318. Maximum Product of Word Lengths

Given a string array words, find the maximum value of length(word[i]) * length(word[j]) where the two words do not share common letters. You may assume that each word will contain only lower case letters. If no such two words exist, return 0.

Example 1:

Given ["abcw", "baz", "foo", "bar", "xtfn", "abcdef"]
Return 16
The two words can be "abcw", "xtfn".

Example 2:

Given ["a", "ab", "abc", "d", "cd", "bcd", "abcd"]
Return 4
The two words can be "ab", "cd".

Example 3:

Given ["a", "aa", "aaa", "aaaa"]
Return 0
No such pair of words.

Solution:

The pain point here is to check if two words share common letters. 

My solution is treat each word as a binary with 26 digits. Each digit corresponding to a letter, if a word contains the letter, set the digit to 1, if not set the digit to 0.

If two words share common letters, they must have one common digit.
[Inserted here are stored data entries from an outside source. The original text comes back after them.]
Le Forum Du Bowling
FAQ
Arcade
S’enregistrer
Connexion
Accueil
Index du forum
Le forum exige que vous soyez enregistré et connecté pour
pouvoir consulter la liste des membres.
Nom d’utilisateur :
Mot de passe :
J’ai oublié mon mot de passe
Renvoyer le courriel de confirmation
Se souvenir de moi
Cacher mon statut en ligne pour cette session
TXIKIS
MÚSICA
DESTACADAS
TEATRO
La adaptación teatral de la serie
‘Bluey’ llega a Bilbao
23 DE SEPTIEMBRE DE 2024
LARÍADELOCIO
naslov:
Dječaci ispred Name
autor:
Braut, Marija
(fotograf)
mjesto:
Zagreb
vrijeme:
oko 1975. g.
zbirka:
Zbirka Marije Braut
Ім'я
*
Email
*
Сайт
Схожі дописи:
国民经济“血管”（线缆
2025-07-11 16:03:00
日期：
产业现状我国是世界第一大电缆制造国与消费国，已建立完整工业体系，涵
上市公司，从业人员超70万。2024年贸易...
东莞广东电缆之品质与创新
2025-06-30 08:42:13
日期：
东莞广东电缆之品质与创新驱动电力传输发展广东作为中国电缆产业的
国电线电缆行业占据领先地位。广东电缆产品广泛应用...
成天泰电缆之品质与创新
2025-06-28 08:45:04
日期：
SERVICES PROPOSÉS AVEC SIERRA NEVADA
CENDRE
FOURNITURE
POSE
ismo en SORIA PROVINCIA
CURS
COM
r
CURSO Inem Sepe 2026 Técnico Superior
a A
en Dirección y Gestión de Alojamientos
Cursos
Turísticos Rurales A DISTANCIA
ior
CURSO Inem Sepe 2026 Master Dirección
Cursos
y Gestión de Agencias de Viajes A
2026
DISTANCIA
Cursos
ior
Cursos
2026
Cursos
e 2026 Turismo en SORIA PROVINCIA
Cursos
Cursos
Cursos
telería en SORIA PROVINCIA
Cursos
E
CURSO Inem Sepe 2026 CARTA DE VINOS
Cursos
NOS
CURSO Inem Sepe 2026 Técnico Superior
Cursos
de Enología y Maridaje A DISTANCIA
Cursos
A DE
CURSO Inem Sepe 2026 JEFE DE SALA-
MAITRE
If they don't share common letters, the bitwise and of two binary will be 0.

Time complexity= time to build the binary array + time to get maximum product= O(m*n+n^2) 

m is the longest string length among all words, and n is the length of array.

 public int maxProduct(String[] words) {  
     int[] vals=new int[words.length];  
     for(int i=0;i<words.length;i++){  
       vals[i]=getVal(words[i]);  
     }  
     int res=0;  
     for(int i=0;i<vals.length;i++){  
       for(int j=i+1;j<vals.length;j++){  
         if((vals[i] & vals[j])==0) res=Math.max(res,words[i].length()*words[j].length());  
       }  
     }  
     return res;  
   }  
   public int getVal(String word){  
     int[] letter=new int[26];  
     for(int i=0;i<word.length();i++) letter[word.charAt(i)-'a']++;  
     int val=0;  
     int factor=1;  
     for(int i=0;i<26;i++){  
       if(letter[i]>0) val+=factor;  
       factor*=2;  
     }  
     return val;  
   }